What’s my proof? Well, I’ll cite to three pieces of evidence:

#1 – Manufactured Runs are up. According to Bill James (see, 2008 Handbook), Manufactured Runs were up 2% over 2006. It’s not a smoking gun – and hey, it might be statistically insignificant – but it is there and it is worth considering;

#2 – The total number of home runs were down in 2007. MLB hitters bopped 4,957 home runs in 2007, the first time since 1997 that the total number of home runs did not exceed 5,000.

#3 – The Phillies ran a lot in 2007 and seemed to embrace a hybrid fusion of small ball with big ball. Maybe the Phillies are unique, but they might be a barometer for the rest of baseball.
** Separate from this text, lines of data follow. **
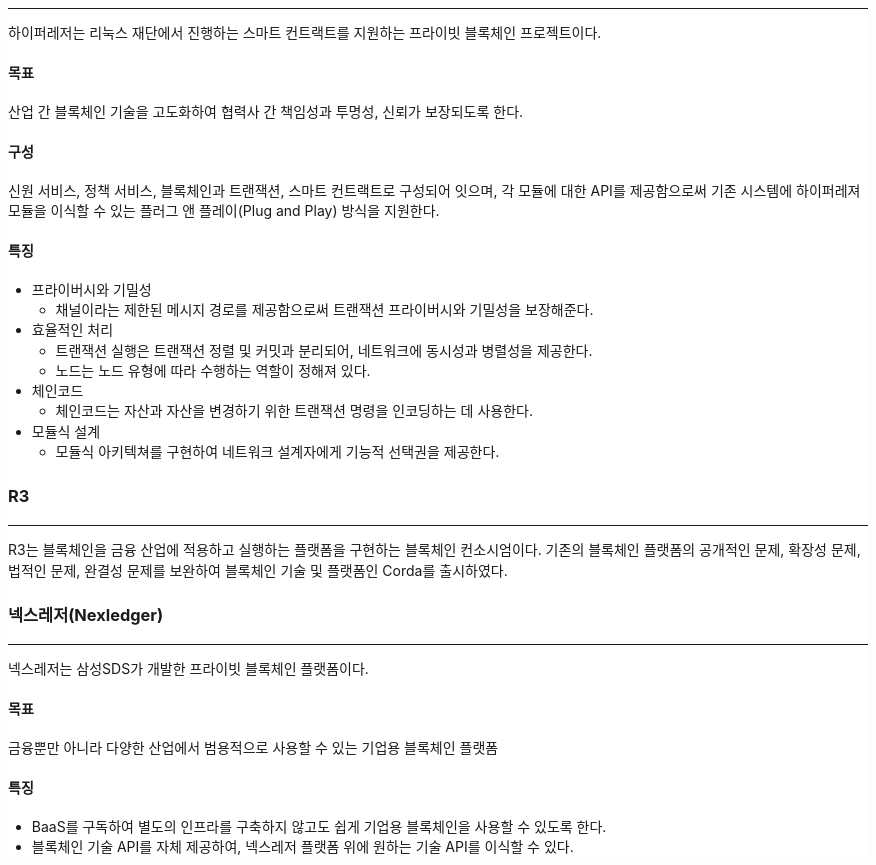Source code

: ------

하이퍼레저는 리눅스 재단에서 진행하는 스마트 컨트랙트를 지원하는 프라이빗 블록체인 프로젝트이다. 



#### 목표

산업 간 블록체인 기술을 고도화하여 협력사 간 책임성과 투명성, 신뢰가 보장되도록 한다.



#### 구성

신원 서비스, 정책 서비스, 블록체인과 트랜잭션, 스마트 컨트랙트로 구성되어 잇으며, 각 모듈에 대한 API를 제공함으로써 기존 시스템에 하이퍼레져 모듈을 이식할 수 있는 플러그 앤 플레이(Plug and Play) 방식을 지원한다.



#### 특징

- 프라이버시와 기밀성
  - 채널이라는 제한된 메시지 경로를 제공함으로써 트랜잭션 프라이버시와 기밀성을 보장해준다.
- 효율적인 처리
  - 트랜잭션 실행은 트랜잭션 정렬 및 커밋과 분리되어, 네트워크에 동시성과 병렬성을 제공한다.
  - 노드는 노드 유형에 따라 수행하는 역할이 정해져 있다.
- 체인코드
  - 체인코드는 자산과 자산을 변경하기 위한 트랜잭션 명령을 인코딩하는 데 사용한다.
- 모듈식 설계
  - 모듈식 아키텍쳐를 구현하여 네트워크 설계자에게 기능적 선택권을 제공한다.



### R3

------

R3는 블록체인을 금융 산업에 적용하고 실행하는 플랫폼을 구현하는 블록체인 컨소시엄이다. 기존의 블록체인 플랫폼의 공개적인 문제, 확장성 문제, 법적인 문제, 완결성 문제를 보완하여 블록체인 기술 및 플랫폼인 Corda를 출시하였다.



### 넥스레저(Nexledger)

------

넥스레저는 삼성SDS가 개발한 프라이빗 블록체인 플랫폼이다.



#### 목표

금융뿐만 아니라 다양한 산업에서 범용적으로 사용할 수 있는 기업용 블록체인 플랫폼



#### 특징

- BaaS를 구독하여 별도의 인프라를 구축하지 않고도 쉽게 기업용 블록체인을 사용할 수 있도록 한다.
- 블록체인 기술 API를 자체 제공하여, 넥스레저 플랫폼 위에 원하는 기술 API를 이식할 수 있다.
If the team with Ryan Howard and Pat Burrell (two classic big ball slugger types) moved towards small ball in 2007, can the rest of the major leagues be far behind?

Let’s start with Manufactured Runs: the Phillies ranked twelvth in 2006 in MR, with 148. The break-down was rather interesting. The Phillies were dead-last in all of baseball – not just in the N.L., but in all of baseball – in Type-1 MR with 33. Even American League Small-Ball allergic teams like the Toronto Blue Jays (42), the Boston Red Sox (39) and the Oakland A’s (37) had more. Given that the Phillies boasted one of the finest base-stealers in baseball in Jimmy Rollins on the roster, this was a mild surprise. Simply put, the 2006 Phillies tried to bash their way to the pennant and came close when teams actually pitched to Ryan Howard. The Phillies were actually third in the N.L. with 115 Type-2 MR, which suggests that the team was aggressive in many respects.
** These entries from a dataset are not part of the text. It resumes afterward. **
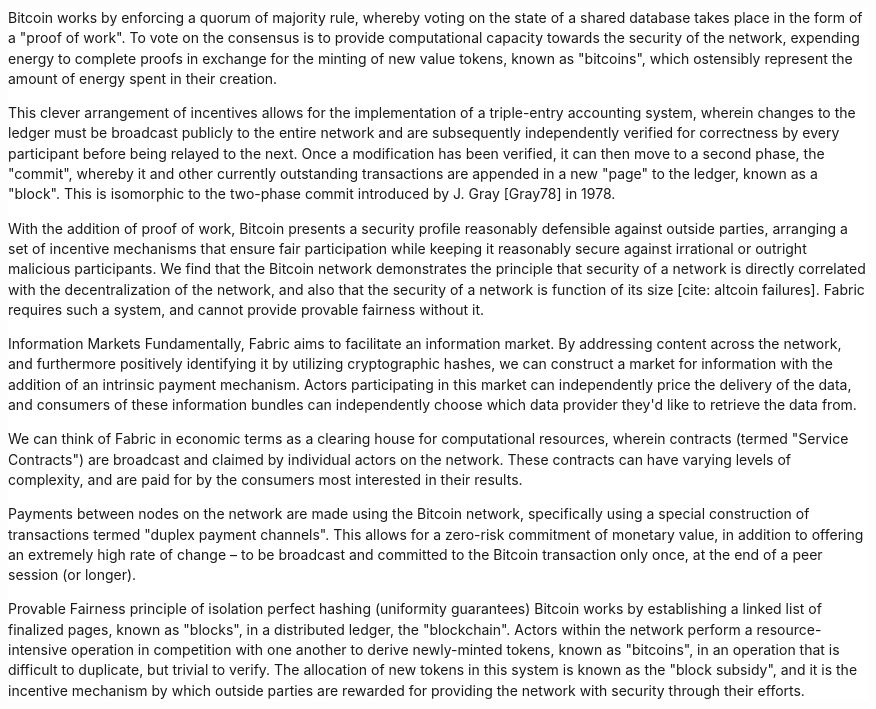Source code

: Bitcoin works by enforcing a quorum of majority rule, whereby voting on the state of a shared
database takes place in the form of a "proof of work". To vote on the consensus is to provide
computational capacity towards the security of the network, expending energy to complete proofs
in exchange for the minting of new value tokens, known as "bitcoins", which ostensibly represent
the amount of energy spent in their creation.

This clever arrangement of incentives allows for the implementation of a triple-entry accounting
system, wherein changes to the ledger must be broadcast publicly to the entire network and are
subsequently independently verified for correctness by every participant before being relayed to
the next. Once a modification has been verified, it can then move to a second phase, the "commit",
whereby it and other currently outstanding transactions are appended in a new "page" to the
ledger, known as a "block". This is isomorphic to the two-phase commit introduced by J. Gray
[Gray78] in 1978.

With the addition of proof of work, Bitcoin presents a security profile reasonably defensible against
outside parties, arranging a set of incentive mechanisms that ensure fair participation while
keeping it reasonably secure against irrational or outright malicious participants. We find that the
Bitcoin network demonstrates the principle that security of a network is directly correlated with the
decentralization of the network, and also that the security of a network is function of its size [cite:
altcoin failures]. Fabric requires such a system, and cannot provide provable fairness without it.

Information Markets
Fundamentally, Fabric aims to facilitate an information market. By addressing content across the
network, and furthermore positively identifying it by utilizing cryptographic hashes, we can
construct a market for information with the addition of an intrinsic payment mechanism. Actors
participating in this market can independently price the delivery of the data, and consumers of
these information bundles can independently choose which data provider they'd like to retrieve the
data from.

We can think of Fabric in economic terms as a clearing house for computational resources,
wherein contracts (termed "Service Contracts") are broadcast and claimed by individual actors on
the network. These contracts can have varying levels of complexity, and are paid for by the
consumers most interested in their results.

Payments between nodes on the network are made using the Bitcoin network, specifically using a
special construction of transactions termed "duplex payment channels". This allows for a zero-risk
commitment of monetary value, in addition to offering an extremely high rate of change – to be
broadcast and committed to the Bitcoin transaction only once, at the end of a peer session (or
longer).

Provable Fairness
principle of isolation
perfect hashing (uniformity guarantees)
Bitcoin works by establishing a linked list of finalized pages, known as "blocks", in a distributed
ledger, the "blockchain". Actors within the network perform a resource-intensive operation in
competition with one another to derive newly-minted tokens, known as "bitcoins", in an operation
that is difficult to duplicate, but trivial to verify. The allocation of new tokens in this system is
known as the "block subsidy", and it is the incentive mechanism by which outside parties are
rewarded for providing the network with security through their efforts.


[bitcoin]: http://bitcoin.org/bitcoin.pdf
[capability-based systems]: ???
[capability-based financial systems]: http://www.cypherpunks.to/erights/elib/capability/ode/ode.pdf
[bitcoin scripting]: https://en.bitcoin.it/wiki/Script
[json patch]: http://tools.ietf.org/html/rfc6902
[homomorphic]: http://crypto.stanford.edu/craig/craig-thesis.pdf
[i2p]: https://geti2p.net/_static/pdf/i2p_philosophy.pdf
[cjdns]: https://github.com/cjdelisle/cjdns/blob/master/doc/Whitepaper.md
[maki]: https://github.com/martindale/maki
[rfc6902]: https://tools.ietf.org/html/rfc6902
[hypertext]: http://signallake.com/innovation/FileStructure65.pdf
[www-tbl]: http://www.w3.org/History/1989/proposal.html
The 2007 Phillies were quite the change from the previous season. The ’07 Phillies were fourth overall in Manufactured Runs with 169. They were fourth in Type-2 MRs with 106 in 2007, but they doubled their output of Type-1 MRs with 63, ranking them sixth in the N.L. James includes individual data on MRs in 2007, so we can see that two Phillies ranked in the top ten of Manufactured Runs. Jimmy Rollins, the 2007 N.L. MVP ranked fifth in MRs with 32 (15 are Type-1, 17 are Type-2), while Shane Victorino tied for ninth with the Rockies Troy Tulowitzki with 26 MR’s (13 each). The MLB and N.L. leader in Manufactured Runs, by the way, was the Mets Jose Reyes with a whopping 52. Reyes had 35 Type-1 MRs alone.

… As an aside, Pat Burrell and Aaron Rowand, surprisingly, ranked third on the Phillies roster in MRs with 14 each. Interesting, Rowand had all 14 of his MRs as the Type-2 “hustle” variety. Burrell split his 7 each for Type-1 and Type-2. I thought this was a misprint, and I might be right: Pat Burrell had zero sac bunts in 2007 and zero stolen bases attempted. That has to be wrong.
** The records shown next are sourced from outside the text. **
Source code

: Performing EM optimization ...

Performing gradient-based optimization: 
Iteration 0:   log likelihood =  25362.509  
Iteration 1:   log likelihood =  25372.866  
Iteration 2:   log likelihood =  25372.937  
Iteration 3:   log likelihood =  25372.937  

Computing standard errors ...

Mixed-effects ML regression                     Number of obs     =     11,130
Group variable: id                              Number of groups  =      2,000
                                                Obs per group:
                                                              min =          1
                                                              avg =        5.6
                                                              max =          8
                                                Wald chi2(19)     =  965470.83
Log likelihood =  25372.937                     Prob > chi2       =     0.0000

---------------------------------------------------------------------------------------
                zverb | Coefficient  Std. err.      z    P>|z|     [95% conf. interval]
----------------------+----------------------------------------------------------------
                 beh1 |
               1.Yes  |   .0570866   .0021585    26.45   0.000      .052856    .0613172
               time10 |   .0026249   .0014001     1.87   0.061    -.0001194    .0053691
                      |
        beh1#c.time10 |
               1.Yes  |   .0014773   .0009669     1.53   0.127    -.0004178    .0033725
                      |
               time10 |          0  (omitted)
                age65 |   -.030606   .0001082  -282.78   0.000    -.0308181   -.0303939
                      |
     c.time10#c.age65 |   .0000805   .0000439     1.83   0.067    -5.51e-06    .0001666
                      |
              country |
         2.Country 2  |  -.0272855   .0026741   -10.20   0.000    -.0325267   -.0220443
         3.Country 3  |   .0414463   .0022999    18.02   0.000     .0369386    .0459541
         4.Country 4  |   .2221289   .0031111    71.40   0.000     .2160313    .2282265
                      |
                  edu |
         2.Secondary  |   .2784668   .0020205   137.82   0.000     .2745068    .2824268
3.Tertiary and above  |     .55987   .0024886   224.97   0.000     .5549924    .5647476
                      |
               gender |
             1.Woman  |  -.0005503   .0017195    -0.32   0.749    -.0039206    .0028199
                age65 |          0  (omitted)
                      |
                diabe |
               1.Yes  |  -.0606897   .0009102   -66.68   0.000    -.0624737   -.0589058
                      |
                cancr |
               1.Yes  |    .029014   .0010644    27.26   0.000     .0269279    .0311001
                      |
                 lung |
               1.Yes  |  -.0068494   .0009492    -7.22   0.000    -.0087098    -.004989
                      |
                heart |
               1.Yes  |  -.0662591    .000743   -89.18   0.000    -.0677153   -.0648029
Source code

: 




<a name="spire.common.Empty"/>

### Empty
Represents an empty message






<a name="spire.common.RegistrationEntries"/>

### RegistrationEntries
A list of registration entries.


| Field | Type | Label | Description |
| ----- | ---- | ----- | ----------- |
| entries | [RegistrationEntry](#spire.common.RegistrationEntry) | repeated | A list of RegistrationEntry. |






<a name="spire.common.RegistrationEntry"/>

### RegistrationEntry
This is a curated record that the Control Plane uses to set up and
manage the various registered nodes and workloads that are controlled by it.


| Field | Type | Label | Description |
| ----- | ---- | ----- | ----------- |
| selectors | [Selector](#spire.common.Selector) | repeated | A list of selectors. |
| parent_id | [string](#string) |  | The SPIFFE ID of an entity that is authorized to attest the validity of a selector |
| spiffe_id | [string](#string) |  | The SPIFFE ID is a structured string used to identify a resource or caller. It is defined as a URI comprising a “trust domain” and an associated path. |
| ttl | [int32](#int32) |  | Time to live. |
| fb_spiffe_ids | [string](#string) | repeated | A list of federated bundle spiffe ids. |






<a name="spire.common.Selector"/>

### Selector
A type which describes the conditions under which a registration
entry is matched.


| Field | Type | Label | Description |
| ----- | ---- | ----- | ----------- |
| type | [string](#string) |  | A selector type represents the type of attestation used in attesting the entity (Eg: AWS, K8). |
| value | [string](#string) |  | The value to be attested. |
Let’s look at the Phillies numbers next. On stolen bases, the Phillies ranked second is successful steals and third in attempts in 2007 with 157, a change over 2006, when they ranked eighth in successful steals and ninth in attempts with 117. With Shane Victorino and Michael Bourn helping J.Roll, the Phillies took 138 bases and were caught just 19 times, the fewest in the N.L. and possessed the best success rate of any MLB team: 88%. The average N.L. team was successful 76% of the time.

What about bunting? Well, the Phillies attempted 84 sacrifice bunts in 2007, a slight increase over 79 in 2006. Clearly the sacrifice is not a major weapon in the Phillies game-plan. The Phillies also had the runners moving 90 times, 3 under the N.L. average, but significantly more than the 69 they tried in 2007. My conclusion is that the Phillies incorporated some more small ball into their plans in 2007, but they chose to emphasize speed. Here I credit former Milwaukee Brewers manager and current Phillies first base coach Davey Lopes, who worked with J.Roll, Bourn, Victorino and other Phillies to improve the team’s speed. Certainly the uptick clearly shows that the Phillies are running more, but aren’t bunting runners over.

Incidentially, for the second year in a row the Rockies led the N.L. in sacrifice bunts. I’m continually surprised that the Rockies are such aggressive practitioners of small ball.

That’s the Phillies small-ball index. As I said earlier, I see emerging trends in the game towards speed and small ball tactics, but I could be very wrong. Time shall tell.